Hérétiques – Leonardo Padura

LECTURE CUBAINE

Les blogueurs-ses qui ont participé au mois de Lectures  Sud Américaines m’ont donné envie de relire Padura et de retourner virtuellement à La Havane. Hérétique attendait sagement dans la liseuse depuis que j’avais terminé L’Homme qui aimait les chiens. Comme c’est un pavé (657 pages) j’attendais l’occasion.

Hérétiques s’ouvre avec le Livre de Daniel, en 1939 avec l’arrivée du Saint Louis au port de La Havane, avec à son bord des centaines de Juifs polonais et allemands fuyant les nazis, munis de passeports et visas achetés chèrement. Les autorités cubaines corrompues cherchant à monnayer leur débarquement ont fait monter les enchères puis les ont renvoyés (avec la complicité américaine) à Hambourg d’où ils furent déportés et exterminés. Daniel Kaminsky originaire de Cracovie a eu la chance d’arriver à La Havane auparavant.

En 2007, le fils de Daniel, Elias charge Mario Condé – ancien policier – d’éclaircir un certain mystère couvrant la fuite de Daniel à Miami en 1958 et la disparition d’un authentique Rembrandt en possession de la famille Kaminsky depuis le 17ème siècle, emporté par le parents de Daniel sur le Saint Louis, qui aurait dû leur sauver la vie en payant leur passage. Daniel, apprenant le destin de ses parents, morts à Auschwitz, décide de ne plus être juif et de s’intégrer comme cubain. Elias confie à Condé l’histoire de sa famille, lui demande de retrouver sa famille.  Daniel est un des hérétiques que le lecteur rencontrera, mais ce n’est pas le seul. 

Rembrandt : La ronde de nuit

Le Livre d’Elias se déroule à Amsterdam en 1643. Amsterdam est considérée comme la Nouvelle Jérusalem par les Juifs séfarades venus d’Espagne et du Portugal. Il ont trouvé aux Pays Bas une tolérance qui permet à la communauté juive de prospérer. Elias veut devenir peintre, il a choisi son maître : Rembrandt. Peindre est une hérésie pour un juif du 17ème siècle! Elias doit apprendre dans la clandestinité.  Rembrandt convaincu de la volonté de son apprenti le fait passer pour un domestique. Elias doit cacher ses œuvres. Lorsqu’elles seront découvert un procès le menace. Si la société cosmopolite et mélangée des Pays Bas est tolérante, il n’en est pas de même à l’intérieur de la Communauté Juive. Spinoza fut jugé et condamné, et Uriel Da Costa avant lui. Plutôt que le jugement, Elias s’enfuie en Pologne où il est rattrapé par une série de pogromes et une épidémie de peste. 

Rembrandt comme hérétique ?

Données fournies:

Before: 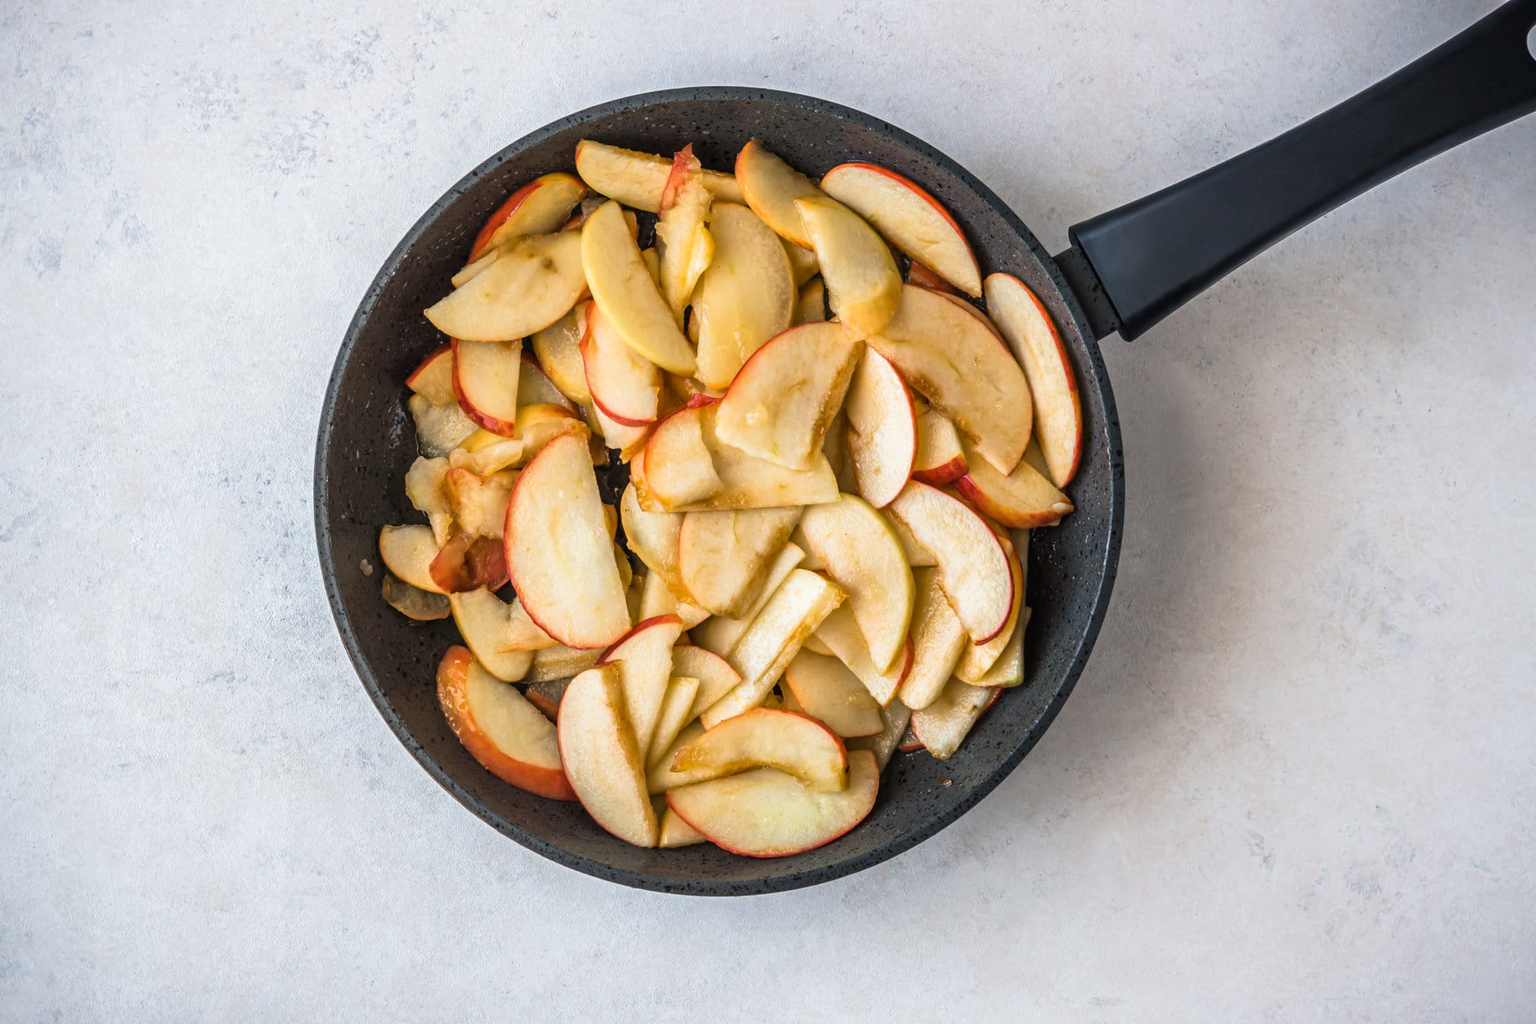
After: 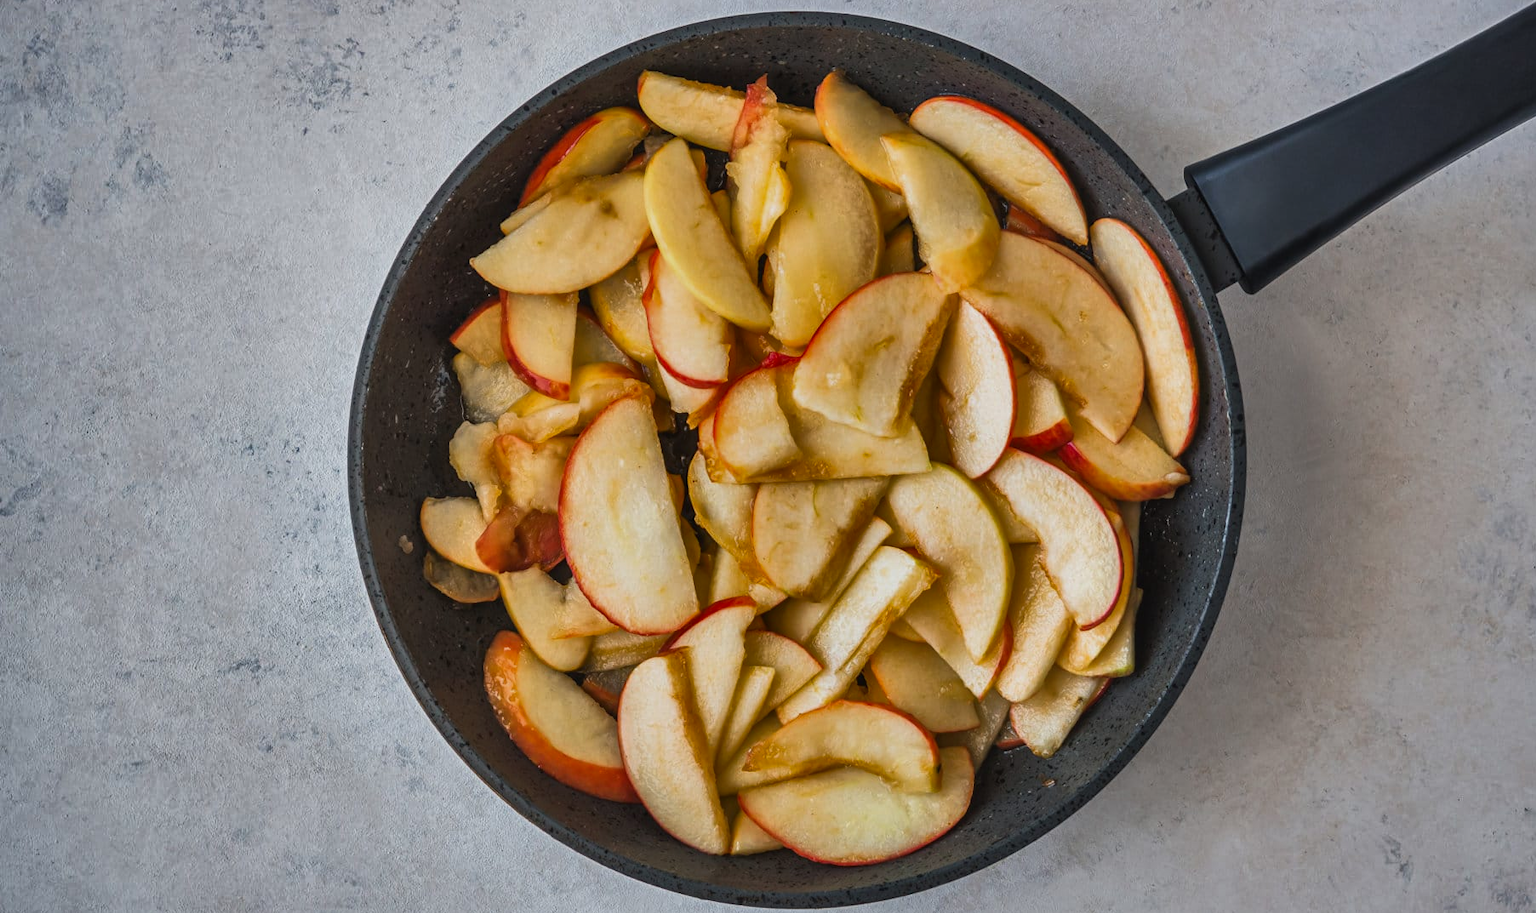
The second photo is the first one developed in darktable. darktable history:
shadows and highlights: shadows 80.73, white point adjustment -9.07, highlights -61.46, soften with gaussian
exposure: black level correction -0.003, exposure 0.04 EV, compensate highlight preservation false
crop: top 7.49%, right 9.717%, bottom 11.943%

==

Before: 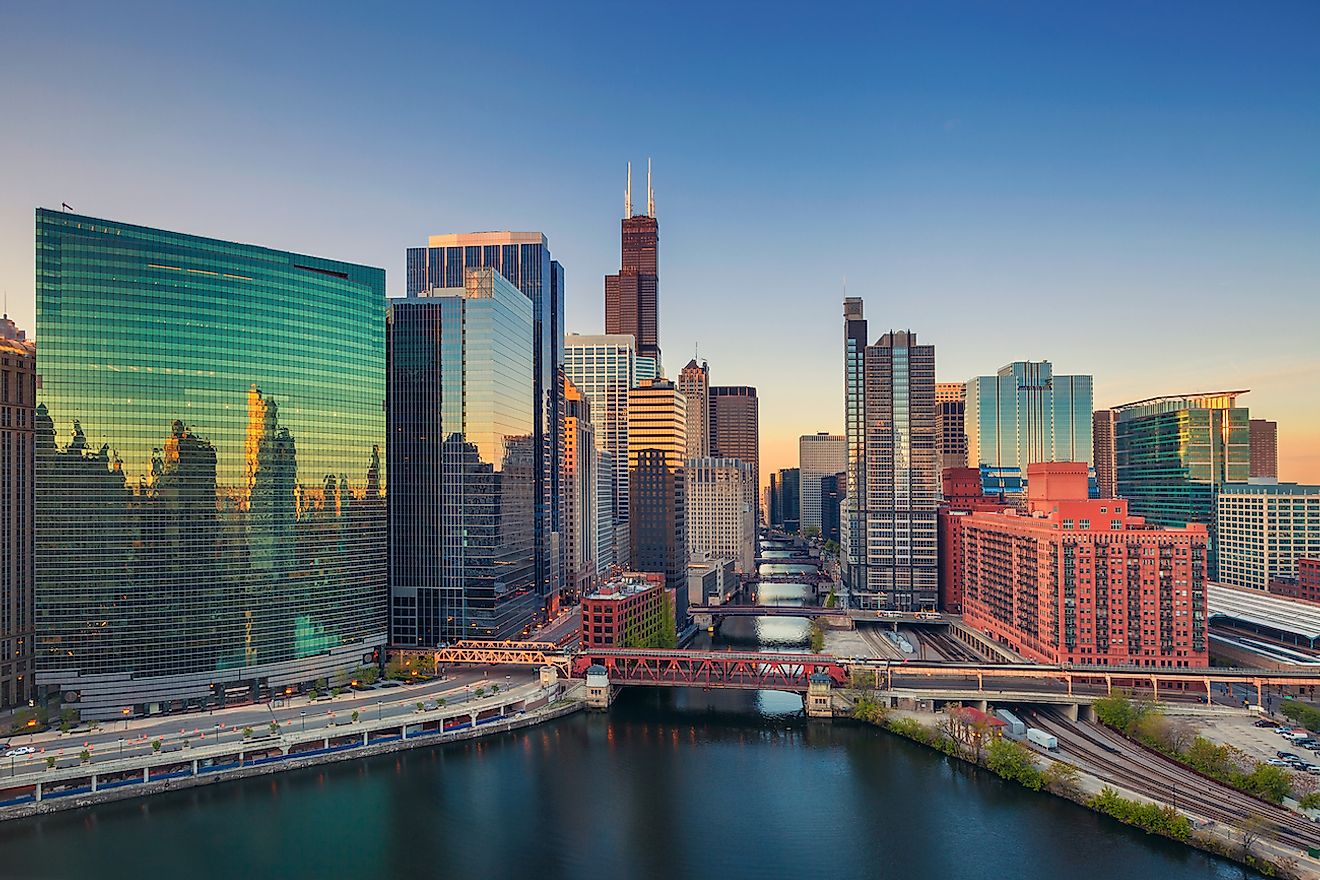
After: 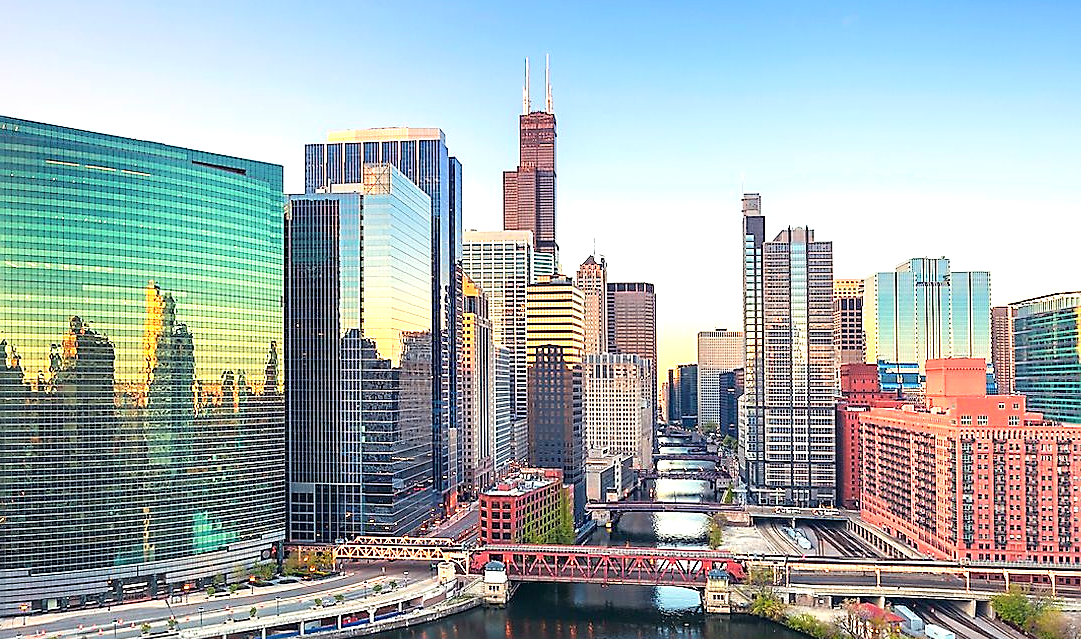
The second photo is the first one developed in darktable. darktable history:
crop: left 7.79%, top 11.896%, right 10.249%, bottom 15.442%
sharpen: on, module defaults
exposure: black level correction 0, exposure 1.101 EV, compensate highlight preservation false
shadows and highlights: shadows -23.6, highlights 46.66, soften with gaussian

Court exercice 1: Recopiez le passage de l'extrait sur Hérétiques, depuis « En 2007, le » jusqu'à « pas le seul. » inclus.
Court exercice 2: D'après l'extrait sur Hérétiques, en quel lieu et en quelle année se déroule le Livre d'Elias ?
Court exercice 3: Selon l'extrait sur Hérétiques, pourquoi Elias doit-il apprendre la peinture dans la clandestinité ?

Résultat correct 1:
En 2007, le fils de Daniel, Elias charge Mario Condé – ancien policier – d’éclaircir un certain mystère couvrant la fuite de Daniel à Miami en 1958 et la disparition d’un authentique Rembrandt en possession de la famille Kaminsky depuis le 17ème siècle, emporté par le parents de Daniel sur le Saint Louis, qui aurait dû leur sauver la vie en payant leur passage. Daniel, apprenant le destin de ses parents, morts à Auschwitz, décide de ne plus être juif et de s’intégrer comme cubain. Elias confie à Condé l’histoire de sa famille, lui demande de retrouver sa famille.  Daniel est un des hérétiques que le lecteur rencontrera, mais ce n’est pas le seul.

Résultat correct 2: À Amsterdam, en 1643.

Résultat correct 3: Peindre est une hérésie pour un juif du XVIIe siècle. Rembrandt le fait donc passer pour un domestique, et Elias doit cacher ses œuvres.